Bug 868503

Summary: systemctl status on mask unit fails
Product: [Fedora] Fedora Reporter: Lukáš Nykrýn <lnykryn>
Component: selinux-policyAssignee: Miroslav Grepl <mgrepl>
Status: CLOSED ERRATA QA Contact: Fedora Extras Quality Assurance <extras-qa>
Severity: unspecified Docs Contact:
Priority: unspecified    
Version: 18CC: dominick.grift, dwalsh, mgrepl, systemd-maint
Target Milestone: ---   
Target Release: ---   
Hardware: Unspecified   
OS: Unspecified   
Whiteboard:
Fixed In Version: Doc Type: Bug Fix
Doc Text:
Story Points: ---
Clone Of: Environment:
Last Closed: 2012-12-20 15:08:06 UTC Type: Bug
Regression: --- Mount Type: ---
Documentation: --- CRM:
Verified Versions: Category: ---
oVirt Team: --- RHEL 7.3 requirements from Atomic Host:
Cloudforms Team: --- Target Upstream Version:
Embargoed:

Description Lukáš Nykrýn 2012-10-20 10:45:06 UTC
Description of problem:


Version-Release number of selected component (if applicable):
systemd-194-2
selinux-policy-3.11.1-41.fc18

How reproducible:
100%

Steps to Reproduce:
[root@systemd ~]# systemctl mask masked.service
ln -s '/dev/null' '/etc/systemd/system/masked.service'
[root@systemd ~]# systemctl status masked.service
Failed to issue method call: Access denied

  
Actual results:
Failed to issue method call: Access denied

Expected results:
masked.service
	  Loaded: masked (/dev/null)
	  Active: inactive (dead)


Additional info:
from audit.log
type=USER_AVC msg=audit(1350729865.689:57): pid=1 uid=0 auid=4294967295 ses=4294967295 subj=system_u:system_r:init_t:s0 msg='avc:  denied  { status } for auid=0 uid=0 gid=0 path="/dev/null" cmdline="systemctl status masked.service" scontext=unconfined_u:unconfined_r:unconfined_t:s0-s0:c0.c1023 tcontext=system_u:object_r:null_device_t:s0 tclass=service  exe="/usr/lib/systemd/systemd" sauid=0 hostname=? addr=? terminal=?'

Comment 1 Miroslav Grepl 2012-10-22 12:54:48 UTC
Dan,
how about your systemd fix for this issue?

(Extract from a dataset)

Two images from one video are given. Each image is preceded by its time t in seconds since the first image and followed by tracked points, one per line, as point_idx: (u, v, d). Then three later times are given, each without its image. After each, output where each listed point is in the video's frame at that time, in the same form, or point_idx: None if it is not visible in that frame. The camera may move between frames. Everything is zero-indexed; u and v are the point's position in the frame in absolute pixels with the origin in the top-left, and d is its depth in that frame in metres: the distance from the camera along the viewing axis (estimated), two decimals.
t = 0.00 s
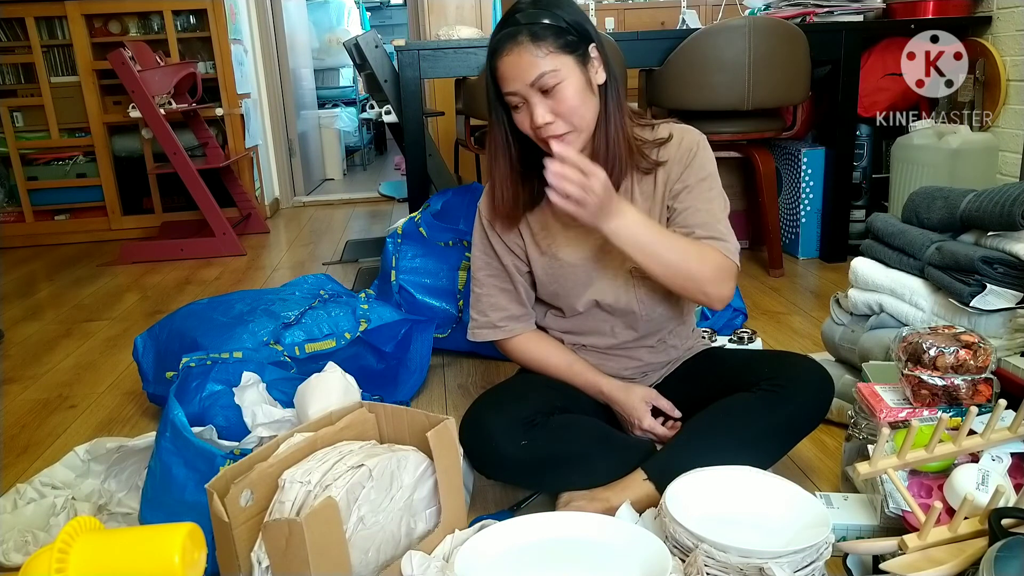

Comment 2 Miroslav Grepl 2012-10-23 15:28:35 UTC
Actually I missed

ln -s '/dev/null' '/etc/systemd/system/masked.service'

Comment 3 Miroslav Grepl 2012-10-23 15:56:05 UTC
So you can "disable" a service which you want this way, right?

Comment 4 Lukáš Nykrýn 2012-10-24 07:52:37 UTC
I am not quite sure what you are asking, but you use mask in the case that you don't want the service to start under any circumstances.

Comment 5 Miroslav Grepl 2012-10-24 07:55:33 UTC
(In reply to comment #4)
> I am not quite sure what you are asking, but you use mask in the case that
> you don't want the service to start under any circumstances.

Yes, it was my question.

Dan,
what do you think about that?

Comment 6 Daniel Walsh 2012-10-24 14:57:38 UTC
I think we should add interfaces for this and obviously unconfined_t should be allowed to do it.

Comment 7 Daniel Walsh 2012-10-24 15:06:52 UTC
I added this to f06014decd66106ec2c82e7229db4f27758db80b

Comment 8 Miroslav Grepl 2012-10-24 15:31:19 UTC
Ok, Fixed in selinux-policy-3.11.1-44.fc18

Comment 9 Fedora Update System 2012-10-26 15:39:18 UTC
selinux-policy-3.11.1-46.fc18 has been submitted as an update for Fedora 18.
https://admin.fedoraproject.org/updates/selinux-policy-3.11.1-46.fc18

Comment 10 Fedora Update System 2012-10-26 19:28:48 UTC
Package selinux-policy-3.11.1-46.fc18:
* should fix your issue,
* was pushed to the Fedora 18 testing repository,
* should be available at your local mirror within two days.
Update it with:
# su -c 'yum update --enablerepo=updates-testing selinux-policy-3.11.1-46.fc18'
as soon as you are able to.
Please go to the following url:
https://admin.fedoraproject.org/updates/FEDORA-2012-16862/selinux-policy-3.11.1-46.fc18
then log in and leave karma (feedback).

Comment 11 Fedora Update System 2012-12-20 15:08:08 UTC
selinux-policy-3.11.1-46.fc18 has been pushed to the Fedora 18 stable repository.  If problems still persist, please make note of it in this bug report.